The Commerce Department report found that sales for single-family residences rose 10.1 percent in the first half of 2016 compared to the opening six months of 2015. And Commerce Department officials aren’t the only ones with a positive outlook on the housing market.
Rob Martin, a Barclays economist, recently sent out a note to clients claiming that the buoyant housing market is likely to continue to support both volumes and prices over the medium term.
Looking just at June 2016, sales were up more than 3 percent. The seasonally-adjusted sales rate rose to 592,000, which was the highest pace since before the crisis of 2008. Compared to June 2015, sales were up a staggering 25.4 percent.
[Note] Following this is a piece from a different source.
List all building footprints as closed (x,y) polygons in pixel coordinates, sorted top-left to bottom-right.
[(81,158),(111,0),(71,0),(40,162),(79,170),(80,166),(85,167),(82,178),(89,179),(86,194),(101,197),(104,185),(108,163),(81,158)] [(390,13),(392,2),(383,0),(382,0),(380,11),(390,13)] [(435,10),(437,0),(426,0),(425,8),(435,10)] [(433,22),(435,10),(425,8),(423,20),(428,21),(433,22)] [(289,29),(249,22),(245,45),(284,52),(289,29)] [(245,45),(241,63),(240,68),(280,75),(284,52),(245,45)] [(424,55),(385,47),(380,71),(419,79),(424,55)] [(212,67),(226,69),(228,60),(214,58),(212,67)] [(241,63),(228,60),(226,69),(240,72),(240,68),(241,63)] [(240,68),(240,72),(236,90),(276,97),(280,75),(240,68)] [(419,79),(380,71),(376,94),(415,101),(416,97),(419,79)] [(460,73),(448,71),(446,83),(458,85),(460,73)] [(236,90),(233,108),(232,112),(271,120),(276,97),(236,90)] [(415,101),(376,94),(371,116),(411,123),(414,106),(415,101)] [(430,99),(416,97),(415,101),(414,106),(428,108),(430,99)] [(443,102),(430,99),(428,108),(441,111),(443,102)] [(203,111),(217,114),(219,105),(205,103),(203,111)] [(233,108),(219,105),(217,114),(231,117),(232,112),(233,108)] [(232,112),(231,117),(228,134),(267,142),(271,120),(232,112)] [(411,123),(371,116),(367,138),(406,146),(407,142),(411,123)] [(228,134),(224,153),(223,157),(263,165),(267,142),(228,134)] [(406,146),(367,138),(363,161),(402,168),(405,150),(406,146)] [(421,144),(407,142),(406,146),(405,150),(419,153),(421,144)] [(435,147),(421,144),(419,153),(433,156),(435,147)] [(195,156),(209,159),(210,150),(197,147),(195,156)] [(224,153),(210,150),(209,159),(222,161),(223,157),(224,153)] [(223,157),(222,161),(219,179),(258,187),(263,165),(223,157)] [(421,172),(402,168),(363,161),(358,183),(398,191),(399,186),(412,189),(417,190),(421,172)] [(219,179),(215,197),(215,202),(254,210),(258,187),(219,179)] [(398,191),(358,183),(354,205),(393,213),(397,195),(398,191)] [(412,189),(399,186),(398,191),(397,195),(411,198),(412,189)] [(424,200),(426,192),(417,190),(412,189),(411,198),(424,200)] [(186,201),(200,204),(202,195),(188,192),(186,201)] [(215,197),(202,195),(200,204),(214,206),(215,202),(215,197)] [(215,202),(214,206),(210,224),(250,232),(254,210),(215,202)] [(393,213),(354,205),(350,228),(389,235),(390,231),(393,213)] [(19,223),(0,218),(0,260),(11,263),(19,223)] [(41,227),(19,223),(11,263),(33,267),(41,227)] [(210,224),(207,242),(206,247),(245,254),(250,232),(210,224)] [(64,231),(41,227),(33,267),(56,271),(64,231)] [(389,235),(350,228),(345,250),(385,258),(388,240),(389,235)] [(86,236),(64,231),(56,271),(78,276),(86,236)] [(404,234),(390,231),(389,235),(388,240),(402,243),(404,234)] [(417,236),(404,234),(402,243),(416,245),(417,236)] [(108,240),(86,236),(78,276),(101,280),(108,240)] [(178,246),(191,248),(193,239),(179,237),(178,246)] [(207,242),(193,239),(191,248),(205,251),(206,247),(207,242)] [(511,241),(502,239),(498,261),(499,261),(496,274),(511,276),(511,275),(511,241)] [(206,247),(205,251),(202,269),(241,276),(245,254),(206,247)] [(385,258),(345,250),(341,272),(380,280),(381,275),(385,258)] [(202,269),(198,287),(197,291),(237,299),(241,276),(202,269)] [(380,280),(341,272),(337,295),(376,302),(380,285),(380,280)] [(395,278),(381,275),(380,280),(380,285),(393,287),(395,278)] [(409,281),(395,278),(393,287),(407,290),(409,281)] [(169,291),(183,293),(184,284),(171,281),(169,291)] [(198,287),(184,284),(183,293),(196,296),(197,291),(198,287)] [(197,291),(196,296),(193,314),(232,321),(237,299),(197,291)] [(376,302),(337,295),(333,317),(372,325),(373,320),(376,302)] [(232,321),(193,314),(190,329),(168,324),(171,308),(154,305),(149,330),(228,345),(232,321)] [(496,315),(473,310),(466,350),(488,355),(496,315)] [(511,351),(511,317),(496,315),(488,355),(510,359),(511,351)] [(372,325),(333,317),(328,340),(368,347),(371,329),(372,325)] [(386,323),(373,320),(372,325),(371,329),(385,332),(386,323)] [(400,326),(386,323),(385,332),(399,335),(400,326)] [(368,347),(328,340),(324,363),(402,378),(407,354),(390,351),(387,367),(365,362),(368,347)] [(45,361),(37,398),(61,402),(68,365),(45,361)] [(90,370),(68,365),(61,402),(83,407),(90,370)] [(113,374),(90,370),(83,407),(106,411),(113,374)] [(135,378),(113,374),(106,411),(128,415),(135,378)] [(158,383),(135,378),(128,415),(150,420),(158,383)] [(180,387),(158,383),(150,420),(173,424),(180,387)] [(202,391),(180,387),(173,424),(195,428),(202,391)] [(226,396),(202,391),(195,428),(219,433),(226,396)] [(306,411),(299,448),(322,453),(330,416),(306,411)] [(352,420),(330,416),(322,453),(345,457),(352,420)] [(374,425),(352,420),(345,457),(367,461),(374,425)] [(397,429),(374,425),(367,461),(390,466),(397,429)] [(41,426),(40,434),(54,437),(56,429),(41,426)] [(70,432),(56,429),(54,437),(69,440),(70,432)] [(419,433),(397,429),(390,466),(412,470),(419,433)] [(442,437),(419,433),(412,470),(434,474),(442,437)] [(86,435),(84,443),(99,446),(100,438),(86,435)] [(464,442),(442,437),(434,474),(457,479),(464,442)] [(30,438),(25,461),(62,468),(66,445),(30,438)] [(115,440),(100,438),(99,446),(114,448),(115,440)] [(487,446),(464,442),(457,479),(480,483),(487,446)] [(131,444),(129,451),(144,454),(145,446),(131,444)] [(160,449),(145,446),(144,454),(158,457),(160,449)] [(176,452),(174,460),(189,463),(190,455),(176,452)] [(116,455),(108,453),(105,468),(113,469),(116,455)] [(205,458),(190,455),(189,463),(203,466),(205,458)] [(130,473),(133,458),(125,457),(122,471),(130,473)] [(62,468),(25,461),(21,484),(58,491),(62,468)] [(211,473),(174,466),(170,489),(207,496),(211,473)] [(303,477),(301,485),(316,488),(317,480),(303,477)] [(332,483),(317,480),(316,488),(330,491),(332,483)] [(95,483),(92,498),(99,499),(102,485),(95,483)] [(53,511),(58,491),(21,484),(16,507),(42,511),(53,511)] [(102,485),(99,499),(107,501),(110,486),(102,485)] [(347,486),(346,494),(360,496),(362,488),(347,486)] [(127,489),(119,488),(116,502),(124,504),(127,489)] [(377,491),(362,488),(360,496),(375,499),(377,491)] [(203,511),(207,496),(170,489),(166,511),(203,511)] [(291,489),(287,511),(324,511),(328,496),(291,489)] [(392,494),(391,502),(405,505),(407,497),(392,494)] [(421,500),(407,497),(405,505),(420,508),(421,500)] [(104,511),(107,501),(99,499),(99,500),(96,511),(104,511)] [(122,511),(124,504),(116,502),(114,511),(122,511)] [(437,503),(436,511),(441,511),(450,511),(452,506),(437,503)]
In May, housing experts responding to a Wall Street Journal survey predicted an adjusted sales pace of only 559,000 for June. The previous month’s estimate of 551,000 was also off (actual sales clocked in at 572,000).
Sales of newly-built homes are on the rise, but the pace of new home purchases and home construction still lags behind what we’ve seen in past economic expansions. New construction also happens to be a very small portion of the market, accounting for only 10 percent of overall home sales.
Most purchases are for previously owned homes, and those transactions are up 1 percent to a seasonally-adjusted pace of 5.57 million — the highest mark since the financial crisis.
The housing sector is providing plenty of fuel for the economy as a whole. As American economic growth has sailed ahead in the past few years, home purchases have been one of the steady tailwinds making it possible.
According to the Commerce Department report mentioned earlier, investment in residential housing is responsible for more than .5 percent points of the overall 1.1 percent growth in overall GDP in the first quarter of 2016.
Many experts believe that home sales continue to be boosted by low interest rates. In June, the average 30-year fixed-rate mortgage rate was 3.57 percent, a drop from an average of 3.98 percent measured in June of 2015.